Hughes, pinpoints on very sensitive aspects of Mark Zuckerberg, as a person, friend, son, father, husband and Controller of the three core communications platforms. He added “he’s human”, despite how powerful he’s become.
He said, “Mark is still the same person I watched hug his parents as they left our dorm’s common room at the beginning of oursophomore year. He is the same person who procrastinated studying for tests, fell in love with his future wife while in line for the bathroom at a party and slept on a mattress on the floor in a small apartment years after he could have afforded much more. In other words, he’s human. But it’s his very humanity that makes his unchecked power so problematic”.
Chris condemned the idea of monopoly as it does not foster growth and competition. He said, “Mark’s influence is staggering, far beyond that of anyone else in the private sector or in government. He controls three core communications platforms — Facebook, Instagram and WhatsApp — that billions of people use every day. Facebook’s board works more like an advisory committee than an overseer, because Mark controls around 60 percent of voting shares.”
Chris feels disappointed and responsible for how things have turned out with the giant platform, hence, the break up Facebook. He says, “Mark is a good, kind person. But I’m angry that his focus on growth led him to sacrifice security and civility for clicks. I’m disappointed in myself and the early Facebook team for not thinking more about how the News Feed algorithm could change our culture, influence elections and empower nationalist leaders. And I’m worried that Mark has surrounded himself with a team that reinforces his beliefs instead of challenging them.

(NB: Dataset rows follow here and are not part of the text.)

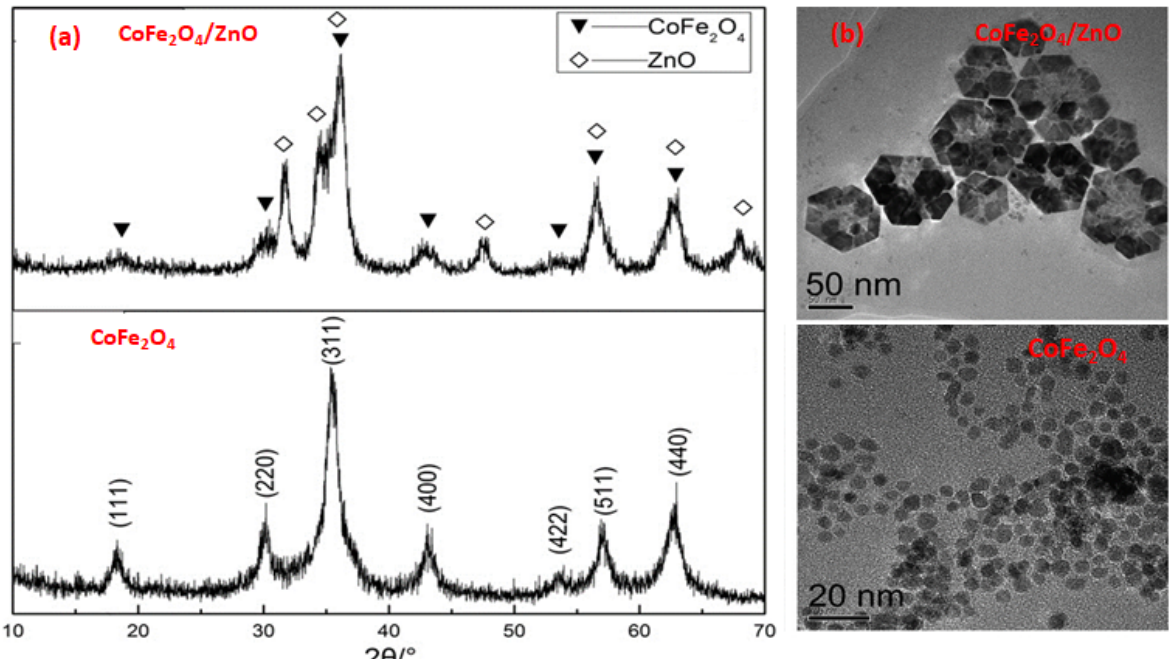
Figure 7. ( a ) XRD structural and ( b ) TEM micrographs of CoFe 2 O 4 and magnetic CoFe 2 O 4 /ZnO nanocomposites [97]. Republished with permission from Elsevier.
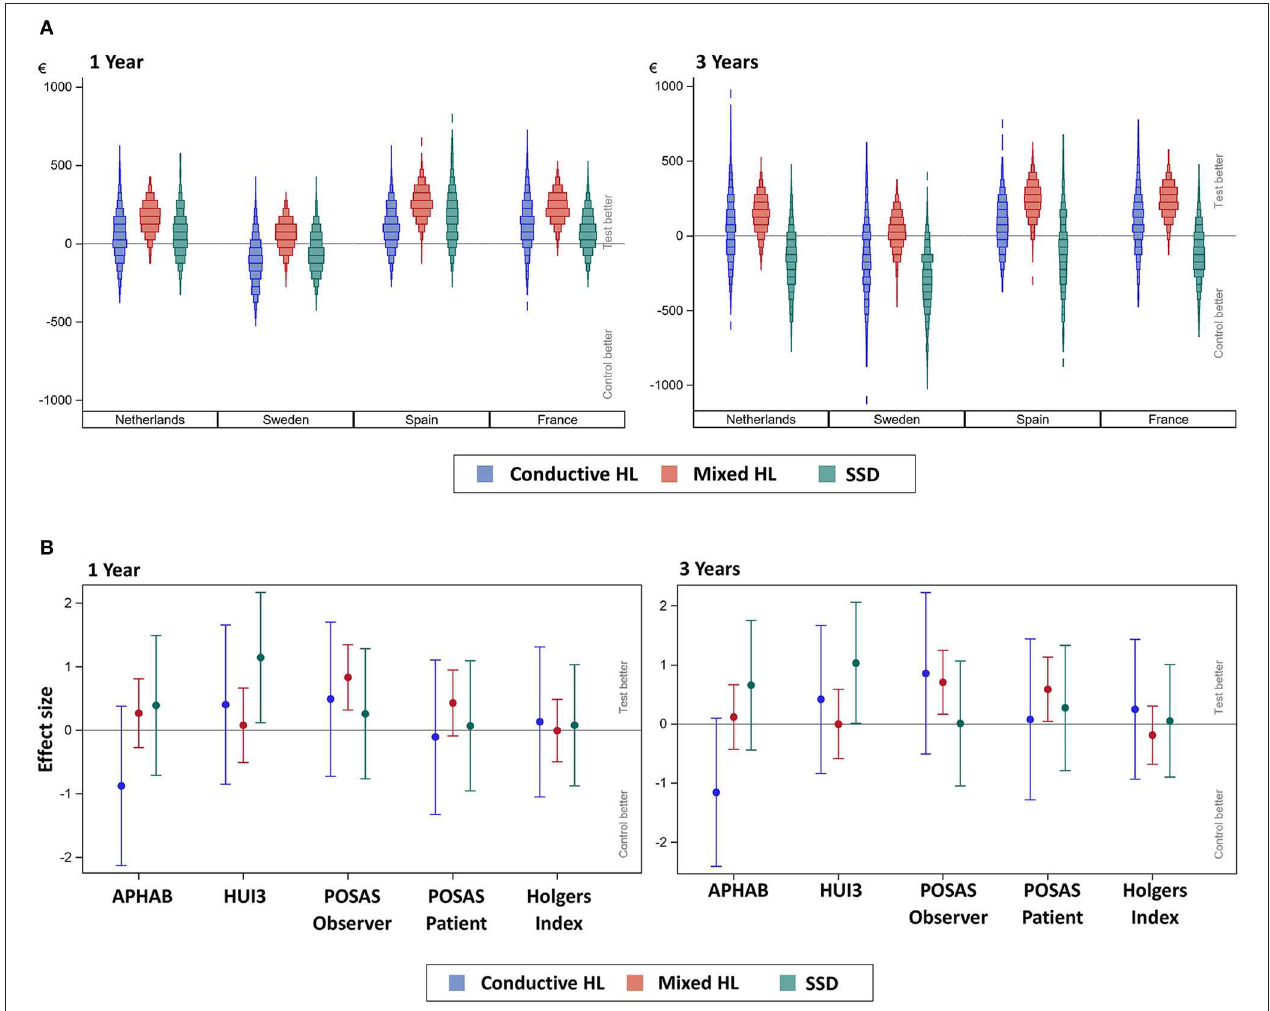
FIGURE 4 | (A) Scenario analysis—subgroup cost-consequence analysis after 1 and 3 years. The incremental mean cost per subject, per country, per subgroup as simulated using 1,000 bootstraps using unrestricted random sampling which was displayed using a density histogram. A positive number indicates a cost saving in favor for the test intervention. For this simulation all subjects per subgroup were allocated one-by-one to every of the participating countries per simulation . SSD, single-sided sensorineural deafness. (B) Subgroup cost-consequence analysis after 1 and 3 years. The effect sizes for the different outcome measures (AUCs) over the first year together with the 95% confidence interval are displayed. Note that the APHAB and HUI3 were calculated as the change from (the unaided)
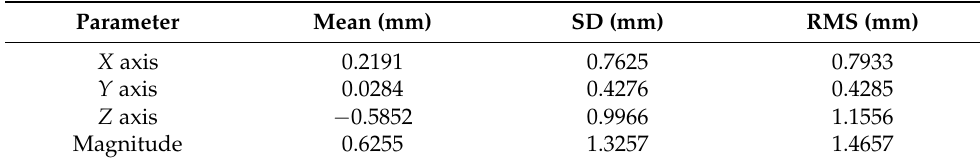
Figure 11. Snapshot of the master–slave teleoperation system experiment.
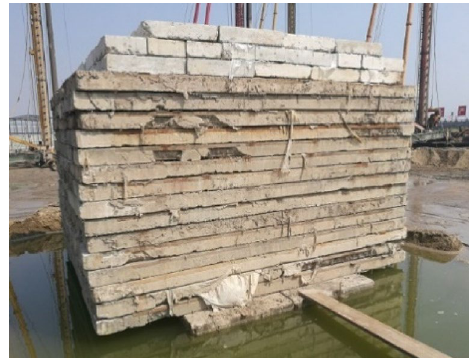
Figure 8. On-site preloading.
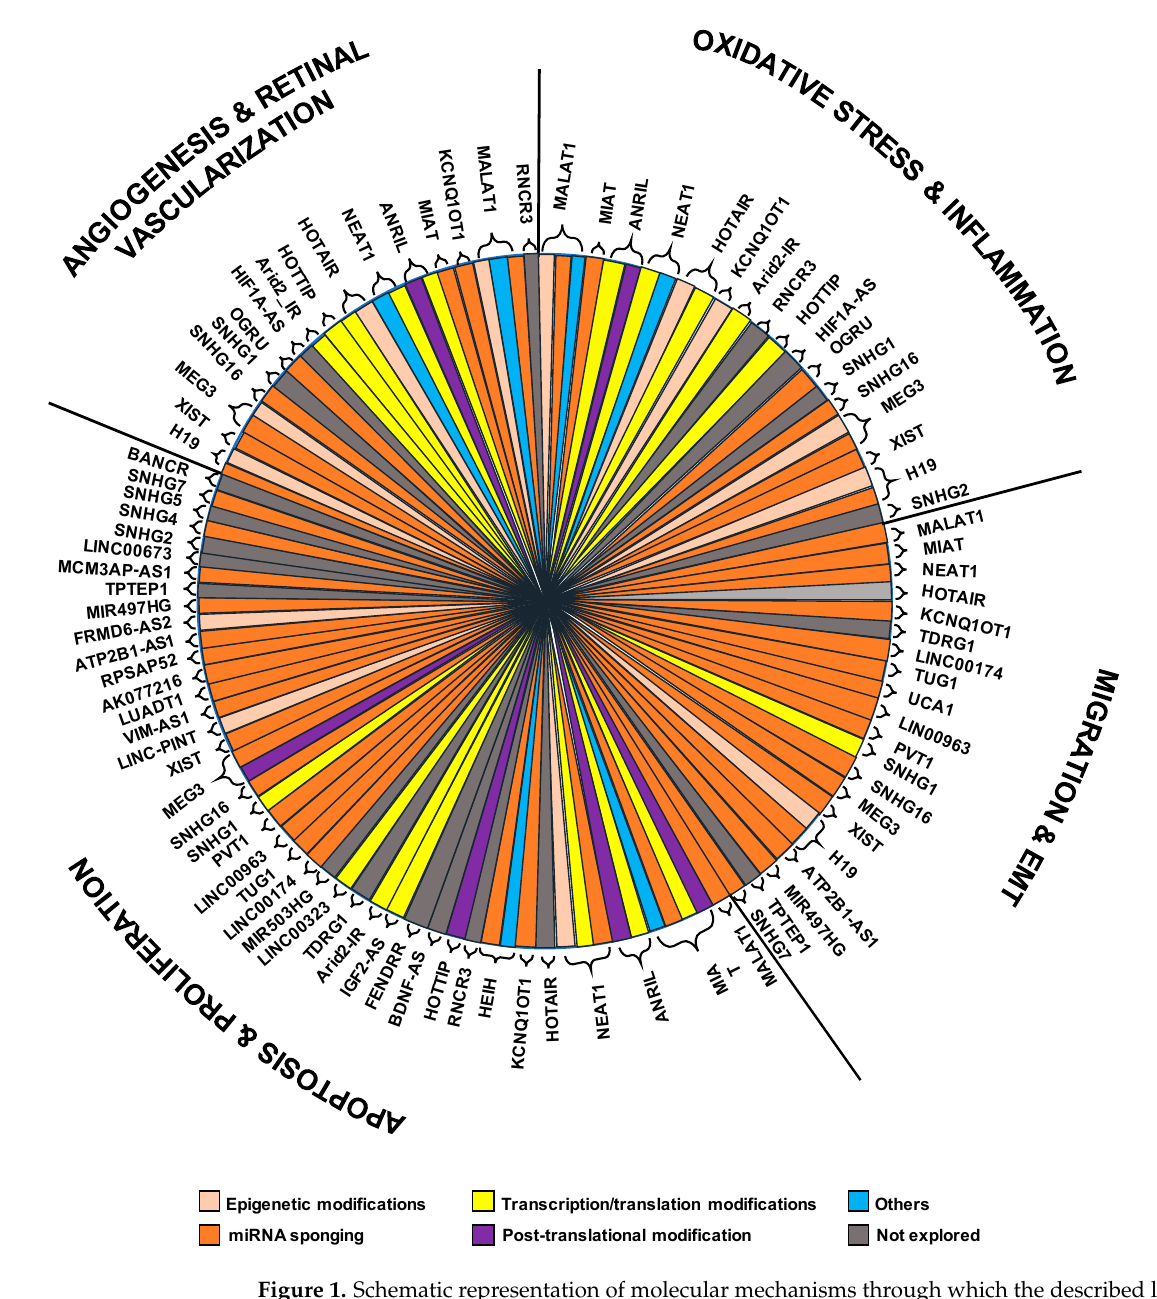
Epigenetic modifications miRNA sponging Figure 1. Schematic representation of molecular mechanisms through which the described lncRNAs exert their functions in different pathways/processes related to diabetic retinopathy.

The government must hold Mark accountable. For too long, lawmakers have marveled at Facebook’s explosive growth and overlooked their responsibility to ensure that Americans are protected and markets are competitive. Any day now, the Federal Trade Commission is expected to impose a $5 billion fine on the company, but that is not enough; nor is Facebook’s offer to appoint some kind of privacy czar. AfterMark’s congressional testimony last year, there should have been calls for him to truly reckon with his mistakes. Instead the legislators who questioned him were derided as too old and out of touch to understand how tech works. That’s the impression Mark wanted Americans to have, because it means little will change.
We are a nation with a tradition of reining in monopolies, no matter how well intentioned the leaders of these companies may be. Mark’s power is unprecedented and un-American.